UN Humanitarian Funding gap is Growing

UN Humanitarian Funding gap is Growing

Photo: http://reuters.com/

According to the UN, amid the growing need for humanitarian aid to states which required it, the organization itself has faced a huge shortage of funding for such aid and a reduction in humanitarian programs for other countries.

This has been directly caused by the special attention of rich donor countries to the situation in Ukraine, the other armed conflicts taking place on our planet, as well as the COVID-19 pandemic, the food crisis and the Afghan crisis, which have subsided somewhat so far.

In addition, a major international organization has pointed out that funding for humanitarian programs lags behind the very essential needs that urgently have to be met today. We are talking particularly about such “simple” needs as water and food, as well as education and electricity.

According to the U.S. newspaper The New York Times, wealthy countries have increased their contributions to the UN this year, but they have not covered the basic needs of the so-called vulnerable.
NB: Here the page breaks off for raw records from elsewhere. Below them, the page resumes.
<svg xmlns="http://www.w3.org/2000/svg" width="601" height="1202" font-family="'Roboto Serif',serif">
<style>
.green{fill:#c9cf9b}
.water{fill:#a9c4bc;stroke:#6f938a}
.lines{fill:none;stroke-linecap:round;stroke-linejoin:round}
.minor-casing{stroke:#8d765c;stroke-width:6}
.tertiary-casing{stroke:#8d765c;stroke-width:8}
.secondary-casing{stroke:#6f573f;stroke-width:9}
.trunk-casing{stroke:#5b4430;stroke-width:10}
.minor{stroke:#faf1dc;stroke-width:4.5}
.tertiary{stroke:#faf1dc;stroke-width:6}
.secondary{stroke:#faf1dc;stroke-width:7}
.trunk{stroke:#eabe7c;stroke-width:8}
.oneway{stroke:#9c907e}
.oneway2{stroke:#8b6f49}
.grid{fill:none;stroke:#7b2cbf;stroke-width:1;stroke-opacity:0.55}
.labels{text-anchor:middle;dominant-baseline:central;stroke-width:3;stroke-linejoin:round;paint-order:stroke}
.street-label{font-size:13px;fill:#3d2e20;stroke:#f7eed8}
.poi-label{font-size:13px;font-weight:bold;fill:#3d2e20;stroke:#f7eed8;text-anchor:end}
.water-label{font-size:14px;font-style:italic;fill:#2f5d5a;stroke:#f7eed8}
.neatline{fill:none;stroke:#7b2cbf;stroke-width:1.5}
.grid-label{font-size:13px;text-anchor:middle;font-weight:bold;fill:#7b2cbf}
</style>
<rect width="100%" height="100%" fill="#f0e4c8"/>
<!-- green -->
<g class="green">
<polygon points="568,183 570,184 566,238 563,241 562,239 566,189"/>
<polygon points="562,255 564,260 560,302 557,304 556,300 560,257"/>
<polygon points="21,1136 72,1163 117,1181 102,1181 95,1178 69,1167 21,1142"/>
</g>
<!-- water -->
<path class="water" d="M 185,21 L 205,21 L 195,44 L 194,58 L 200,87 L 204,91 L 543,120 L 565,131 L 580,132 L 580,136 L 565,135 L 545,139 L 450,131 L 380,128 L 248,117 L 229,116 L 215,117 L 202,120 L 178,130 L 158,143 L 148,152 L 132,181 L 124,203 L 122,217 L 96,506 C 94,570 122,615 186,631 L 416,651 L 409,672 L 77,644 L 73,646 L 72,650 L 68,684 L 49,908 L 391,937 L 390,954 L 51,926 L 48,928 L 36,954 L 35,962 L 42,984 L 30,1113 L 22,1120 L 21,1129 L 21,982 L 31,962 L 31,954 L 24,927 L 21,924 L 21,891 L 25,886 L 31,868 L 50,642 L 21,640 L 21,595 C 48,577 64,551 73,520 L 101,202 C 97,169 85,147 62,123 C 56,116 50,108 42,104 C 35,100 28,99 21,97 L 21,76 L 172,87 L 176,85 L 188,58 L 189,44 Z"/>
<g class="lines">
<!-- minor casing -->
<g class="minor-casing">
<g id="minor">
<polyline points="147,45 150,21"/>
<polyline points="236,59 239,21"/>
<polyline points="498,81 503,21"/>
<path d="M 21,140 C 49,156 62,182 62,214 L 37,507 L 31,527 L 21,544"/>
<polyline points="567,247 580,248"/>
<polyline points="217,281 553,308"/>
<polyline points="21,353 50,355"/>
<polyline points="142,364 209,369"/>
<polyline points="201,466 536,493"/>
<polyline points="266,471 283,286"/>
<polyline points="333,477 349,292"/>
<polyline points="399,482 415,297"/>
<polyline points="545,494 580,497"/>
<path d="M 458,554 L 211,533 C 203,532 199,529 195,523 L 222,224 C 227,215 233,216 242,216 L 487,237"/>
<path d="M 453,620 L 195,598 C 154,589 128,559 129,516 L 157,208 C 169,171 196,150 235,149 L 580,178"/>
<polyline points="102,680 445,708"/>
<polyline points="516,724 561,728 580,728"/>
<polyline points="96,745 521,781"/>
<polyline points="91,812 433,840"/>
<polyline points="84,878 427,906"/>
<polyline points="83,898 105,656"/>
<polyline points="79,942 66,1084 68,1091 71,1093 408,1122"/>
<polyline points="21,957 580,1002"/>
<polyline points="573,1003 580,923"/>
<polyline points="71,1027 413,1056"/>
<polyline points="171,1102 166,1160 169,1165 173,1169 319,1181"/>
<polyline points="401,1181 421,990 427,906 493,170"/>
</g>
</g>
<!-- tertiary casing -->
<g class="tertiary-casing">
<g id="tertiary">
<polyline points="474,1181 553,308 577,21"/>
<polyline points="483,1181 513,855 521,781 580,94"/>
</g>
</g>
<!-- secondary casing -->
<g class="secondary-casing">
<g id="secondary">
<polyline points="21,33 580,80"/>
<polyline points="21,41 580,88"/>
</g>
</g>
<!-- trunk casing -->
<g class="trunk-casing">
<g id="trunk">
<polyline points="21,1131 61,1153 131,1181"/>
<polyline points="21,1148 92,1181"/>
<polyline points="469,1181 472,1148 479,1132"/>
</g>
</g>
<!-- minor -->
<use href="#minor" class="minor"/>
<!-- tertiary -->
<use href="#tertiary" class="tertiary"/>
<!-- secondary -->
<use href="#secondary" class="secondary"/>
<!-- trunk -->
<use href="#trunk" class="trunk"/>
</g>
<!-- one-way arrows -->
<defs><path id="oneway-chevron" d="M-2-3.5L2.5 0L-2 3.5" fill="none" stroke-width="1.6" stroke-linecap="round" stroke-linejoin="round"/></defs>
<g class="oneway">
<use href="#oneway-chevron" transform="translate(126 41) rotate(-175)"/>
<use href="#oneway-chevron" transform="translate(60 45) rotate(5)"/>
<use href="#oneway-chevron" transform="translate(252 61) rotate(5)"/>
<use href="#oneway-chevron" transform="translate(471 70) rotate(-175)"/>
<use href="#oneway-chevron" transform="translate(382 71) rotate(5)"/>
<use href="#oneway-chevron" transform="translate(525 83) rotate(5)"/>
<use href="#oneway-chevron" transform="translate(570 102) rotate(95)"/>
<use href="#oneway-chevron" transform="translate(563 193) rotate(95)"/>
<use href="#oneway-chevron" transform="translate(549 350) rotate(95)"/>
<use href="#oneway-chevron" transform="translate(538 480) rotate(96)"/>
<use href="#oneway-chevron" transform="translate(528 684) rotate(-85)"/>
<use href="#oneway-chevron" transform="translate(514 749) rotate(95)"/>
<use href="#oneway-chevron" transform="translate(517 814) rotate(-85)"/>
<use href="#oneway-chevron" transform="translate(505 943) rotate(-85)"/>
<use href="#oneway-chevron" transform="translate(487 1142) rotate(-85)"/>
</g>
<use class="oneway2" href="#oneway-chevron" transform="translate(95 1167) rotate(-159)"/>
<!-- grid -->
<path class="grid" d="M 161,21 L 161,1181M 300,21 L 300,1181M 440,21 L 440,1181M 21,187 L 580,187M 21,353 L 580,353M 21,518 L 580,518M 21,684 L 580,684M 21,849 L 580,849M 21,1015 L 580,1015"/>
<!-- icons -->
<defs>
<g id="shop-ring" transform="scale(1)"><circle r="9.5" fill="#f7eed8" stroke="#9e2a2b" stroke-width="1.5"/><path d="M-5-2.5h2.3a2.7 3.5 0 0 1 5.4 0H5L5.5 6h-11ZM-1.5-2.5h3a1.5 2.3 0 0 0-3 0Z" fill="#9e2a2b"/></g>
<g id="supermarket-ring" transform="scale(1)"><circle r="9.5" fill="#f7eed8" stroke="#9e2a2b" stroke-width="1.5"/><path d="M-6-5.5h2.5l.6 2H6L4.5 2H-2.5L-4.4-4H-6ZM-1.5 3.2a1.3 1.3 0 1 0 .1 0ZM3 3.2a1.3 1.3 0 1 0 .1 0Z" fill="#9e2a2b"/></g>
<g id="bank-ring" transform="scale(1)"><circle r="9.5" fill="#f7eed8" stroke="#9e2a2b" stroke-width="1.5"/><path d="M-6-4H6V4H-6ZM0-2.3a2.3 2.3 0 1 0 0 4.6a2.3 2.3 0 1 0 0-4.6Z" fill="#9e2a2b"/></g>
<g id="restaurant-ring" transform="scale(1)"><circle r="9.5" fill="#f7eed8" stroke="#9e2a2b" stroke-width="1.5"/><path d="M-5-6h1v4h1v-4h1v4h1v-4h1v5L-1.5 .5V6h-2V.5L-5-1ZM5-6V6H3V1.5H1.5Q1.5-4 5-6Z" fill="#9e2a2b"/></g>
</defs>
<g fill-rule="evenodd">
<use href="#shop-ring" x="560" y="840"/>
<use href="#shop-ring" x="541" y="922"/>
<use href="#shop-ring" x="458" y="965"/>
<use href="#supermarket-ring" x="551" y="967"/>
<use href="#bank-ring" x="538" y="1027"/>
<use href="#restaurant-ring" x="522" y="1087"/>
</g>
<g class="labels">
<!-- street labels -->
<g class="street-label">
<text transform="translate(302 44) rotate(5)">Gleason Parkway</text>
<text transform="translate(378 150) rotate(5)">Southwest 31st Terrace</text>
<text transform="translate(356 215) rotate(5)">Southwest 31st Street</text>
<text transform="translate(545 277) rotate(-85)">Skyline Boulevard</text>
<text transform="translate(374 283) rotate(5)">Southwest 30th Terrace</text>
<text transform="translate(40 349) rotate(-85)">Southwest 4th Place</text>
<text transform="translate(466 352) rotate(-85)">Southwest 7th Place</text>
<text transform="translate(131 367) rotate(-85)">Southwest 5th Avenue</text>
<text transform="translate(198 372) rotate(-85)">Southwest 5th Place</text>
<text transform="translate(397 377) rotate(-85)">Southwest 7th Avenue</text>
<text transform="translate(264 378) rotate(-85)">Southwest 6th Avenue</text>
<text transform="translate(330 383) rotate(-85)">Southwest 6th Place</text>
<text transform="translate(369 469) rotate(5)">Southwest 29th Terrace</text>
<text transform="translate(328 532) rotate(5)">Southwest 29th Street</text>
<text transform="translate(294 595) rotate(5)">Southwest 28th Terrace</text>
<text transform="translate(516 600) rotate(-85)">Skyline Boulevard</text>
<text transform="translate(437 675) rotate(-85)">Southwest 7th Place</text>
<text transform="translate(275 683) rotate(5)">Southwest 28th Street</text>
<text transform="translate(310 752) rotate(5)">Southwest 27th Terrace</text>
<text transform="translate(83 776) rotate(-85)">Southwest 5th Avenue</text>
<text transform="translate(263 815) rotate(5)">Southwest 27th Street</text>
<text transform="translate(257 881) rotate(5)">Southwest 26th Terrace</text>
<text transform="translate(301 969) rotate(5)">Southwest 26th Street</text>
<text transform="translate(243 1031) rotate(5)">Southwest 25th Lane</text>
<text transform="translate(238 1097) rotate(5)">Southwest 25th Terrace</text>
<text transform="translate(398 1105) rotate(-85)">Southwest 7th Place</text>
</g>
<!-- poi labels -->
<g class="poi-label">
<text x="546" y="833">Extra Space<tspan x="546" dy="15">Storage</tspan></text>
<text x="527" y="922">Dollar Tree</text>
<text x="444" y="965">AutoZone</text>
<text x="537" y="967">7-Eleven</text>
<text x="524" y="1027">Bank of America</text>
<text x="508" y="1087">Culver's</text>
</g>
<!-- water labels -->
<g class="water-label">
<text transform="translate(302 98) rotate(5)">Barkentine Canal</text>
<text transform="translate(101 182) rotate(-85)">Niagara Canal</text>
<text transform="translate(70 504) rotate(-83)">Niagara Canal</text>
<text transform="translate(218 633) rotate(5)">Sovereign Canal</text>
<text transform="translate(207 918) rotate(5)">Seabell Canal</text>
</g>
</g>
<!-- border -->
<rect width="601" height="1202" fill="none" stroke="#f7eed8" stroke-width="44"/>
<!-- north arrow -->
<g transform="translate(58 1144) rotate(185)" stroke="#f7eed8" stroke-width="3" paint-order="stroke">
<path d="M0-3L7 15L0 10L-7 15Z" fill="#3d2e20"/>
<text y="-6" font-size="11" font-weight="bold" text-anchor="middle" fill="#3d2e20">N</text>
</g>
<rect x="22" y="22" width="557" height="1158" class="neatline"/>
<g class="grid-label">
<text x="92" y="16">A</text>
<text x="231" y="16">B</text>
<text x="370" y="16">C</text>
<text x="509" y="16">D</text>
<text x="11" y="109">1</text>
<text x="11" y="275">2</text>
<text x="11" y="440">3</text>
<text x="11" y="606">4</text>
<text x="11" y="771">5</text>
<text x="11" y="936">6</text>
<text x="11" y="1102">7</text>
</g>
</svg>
According to UN Undersecretary Martin Griffiths, $48.7 billion will be needed in 2022 to help more than 200 million people, but in seven months less than a third of the needed amount has been raised.

According to the UN, the EU, the U.S., Canada, and Japan currently provide the most assistance to this organization. The sharp contrast has become particularly noticeable in the world, as so much money has been allocated for assistance programs for Ukrainians, while most people in various parts of the world already lack the funds to pay for housing, electricity, etc. At the same time, donor countries leave it up to the UN where the organization can and should direct financial resources. Incidentally, the UN previously reported that 11 million girls and women from Afghanistan are in dire need of all kinds of support.

Catherine Mahoney of the Office of the United Nations High Commissioner for Refugees said humanitarian organizations are now forced to make “heartbreaking choices.” According to her, the conflict in Ukraine has showed that it is possible to effectively mobilize funds to help the country when there is political engagement. “The main flow of humanitarian aid is directed to this very country, while the rest of the world has to pay for the consequences of military action in Ukraine,” Mahoney said.

According to the latest UN data, the number of Ukrainian citizens who have left their country since the start of the special military operation has exceeded 6.6 million people. In June of this year alone, $12.9 billion in humanitarian aid to Ukraine exceeded the cost of the UN global humanitarian response plan for COVID-19, for which $9.5 billion was allocated.

The United Nations has expressed great regret that the conflict that has been going on in Ukraine for six months has overshadowed the importance of combating climate change. And it is hard to disagree with that.